SequenceLengthFilter#

Removes sequences with length out of the predefined range.

Specification arguments:

  • sequence_type (SequenceType): Whether the sequences should be filtered on the nucleotide or amino acid level. Valid options are defined by the SequenceType enum.

  • min_len (int): minimum length of the sequence (sequences shorter than min_len will be removed); to not use min_len, set it to -1

  • max_len (int): maximum length of the sequence (sequences longer than max_len will be removed); to not use max_len, set it to -1

YAML specification:

preprocessing_sequences:
    my_preprocessing:
        - my_filter:
            SequenceLengthFilter:
                sequence_type: AMINO_ACID
                min_len: 3 # -> remove all sequences shorter than 3
                max_len: -1 # -> no upper bound on the sequence length

SubjectRepertoireCollector#

Merges all the Repertoires in a RepertoireDataset that have the same ‘subject_id’ specified in the metadata.
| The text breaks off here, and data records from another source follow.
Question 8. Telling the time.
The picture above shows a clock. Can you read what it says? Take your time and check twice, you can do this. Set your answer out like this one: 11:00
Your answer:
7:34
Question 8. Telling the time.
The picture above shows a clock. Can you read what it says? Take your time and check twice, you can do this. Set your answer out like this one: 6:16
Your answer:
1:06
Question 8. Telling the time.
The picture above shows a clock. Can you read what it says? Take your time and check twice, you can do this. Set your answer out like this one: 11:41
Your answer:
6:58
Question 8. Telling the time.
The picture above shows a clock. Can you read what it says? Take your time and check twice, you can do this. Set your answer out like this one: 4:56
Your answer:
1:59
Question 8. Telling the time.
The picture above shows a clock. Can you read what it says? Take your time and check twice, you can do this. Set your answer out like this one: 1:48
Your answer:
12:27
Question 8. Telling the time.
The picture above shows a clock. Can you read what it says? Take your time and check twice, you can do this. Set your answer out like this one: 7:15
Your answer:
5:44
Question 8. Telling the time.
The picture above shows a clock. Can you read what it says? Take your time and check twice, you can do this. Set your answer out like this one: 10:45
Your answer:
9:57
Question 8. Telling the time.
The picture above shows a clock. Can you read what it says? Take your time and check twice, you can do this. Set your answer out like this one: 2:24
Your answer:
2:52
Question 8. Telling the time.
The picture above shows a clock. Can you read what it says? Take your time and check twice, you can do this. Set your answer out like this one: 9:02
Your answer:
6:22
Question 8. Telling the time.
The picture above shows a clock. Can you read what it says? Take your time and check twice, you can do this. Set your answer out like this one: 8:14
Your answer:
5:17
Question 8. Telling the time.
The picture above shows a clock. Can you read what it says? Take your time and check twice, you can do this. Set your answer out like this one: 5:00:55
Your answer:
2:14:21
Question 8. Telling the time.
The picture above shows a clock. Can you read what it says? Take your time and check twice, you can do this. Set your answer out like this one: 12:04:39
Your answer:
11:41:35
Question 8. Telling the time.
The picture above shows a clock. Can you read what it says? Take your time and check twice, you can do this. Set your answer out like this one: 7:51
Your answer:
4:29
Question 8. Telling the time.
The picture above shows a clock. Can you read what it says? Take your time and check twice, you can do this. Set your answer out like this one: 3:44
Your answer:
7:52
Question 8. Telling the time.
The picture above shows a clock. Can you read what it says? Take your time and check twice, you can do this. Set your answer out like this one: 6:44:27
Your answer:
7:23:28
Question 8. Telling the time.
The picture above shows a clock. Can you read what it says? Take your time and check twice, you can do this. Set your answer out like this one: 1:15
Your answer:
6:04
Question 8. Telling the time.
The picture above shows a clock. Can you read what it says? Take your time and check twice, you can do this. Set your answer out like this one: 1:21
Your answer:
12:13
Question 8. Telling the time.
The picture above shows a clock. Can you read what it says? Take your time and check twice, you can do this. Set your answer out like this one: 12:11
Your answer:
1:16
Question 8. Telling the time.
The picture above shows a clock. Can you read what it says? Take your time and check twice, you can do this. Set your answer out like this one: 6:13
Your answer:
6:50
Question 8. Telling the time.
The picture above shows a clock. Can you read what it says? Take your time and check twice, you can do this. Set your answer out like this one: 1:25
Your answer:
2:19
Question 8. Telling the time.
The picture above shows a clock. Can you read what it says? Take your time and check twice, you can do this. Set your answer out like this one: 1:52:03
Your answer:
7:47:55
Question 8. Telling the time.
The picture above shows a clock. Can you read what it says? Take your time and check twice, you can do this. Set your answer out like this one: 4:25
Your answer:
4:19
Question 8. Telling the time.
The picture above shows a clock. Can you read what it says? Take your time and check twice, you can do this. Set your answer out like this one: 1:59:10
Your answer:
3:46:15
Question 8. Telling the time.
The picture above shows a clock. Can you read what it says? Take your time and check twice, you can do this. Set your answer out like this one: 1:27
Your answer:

The result is a RepertoireDataset with one Repertoire per subject. This preprocessing cannot be used in combination with TrainMLModel instruction because it can change the number of examples. To combine the repertoires in this way, use this preprocessing with DatasetExport instruction.

YAML specification:

preprocessing_sequences:
    my_preprocessing:
        - my_filter: SubjectRepertoireCollector

Simulation#

Under the definitions/simulation component, the user can specify parameters necessary for simulating synthetic immune signals into an AIRR dataset. See also Dataset simulation with LIgO.

Motifs#

Motifs are the objects which are implanted into sequences during simulation. They are defined under definitions/motifs. There are several different motif types, each having their own parameters.

SeedMotif#

Describes motifs by seed, possible gaps, allowed hamming distances, positions that can be changed and what they can be changed to.

Specification arguments:

  • seed (str): An amino acid sequence that represents the basic motif seed. All implanted motifs correspond to the seed, or a modified version thereof, as specified in its instantiation strategy. If this argument is set, seed_chain1 and seed_chain2 arguments are not used.

  • min_gap (int): The minimum gap length, in case the original seed contains a gap.

  • max_gap (int): The maximum gap length, in case the original seed contains a gap.

  • hamming_distance_probabilities (dict): The probability of modifying the given seed with each number of modifications. The keys represent the number of modifications (hamming distance) between the original seed and the implanted motif, and the values represent the probabilities for the respective number of modifications. For example {0: 0.7, 1: 0.3} means that 30% of the time one position will be modified, and the remaining 70% of the time the motif will remain unmodified with respect to the seed. The values of hamming_distance_probabilities must sum to 1.

  • position_weights (dict): A dictionary containing the relative probabilities of choosing each position for hamming distance modification. The keys represent the position in the seed, where counting starts at 0. If the index of a gap is specified in position_weights, it will be removed. The values represent the relative probabilities for modifying each position when it gets selected for modification. For example {0: 0.6, 1: 0, 2: 0.4} means that when a sequence is selected for a modification (as specified in hamming_distance_probabilities), then 60% of the time the amino acid at index 0 is modified, and the remaining 40% of the time the amino acid at index 2. If the values of position_weights do not sum to 1, the remainder will be redistributed over all positions, including those not specified.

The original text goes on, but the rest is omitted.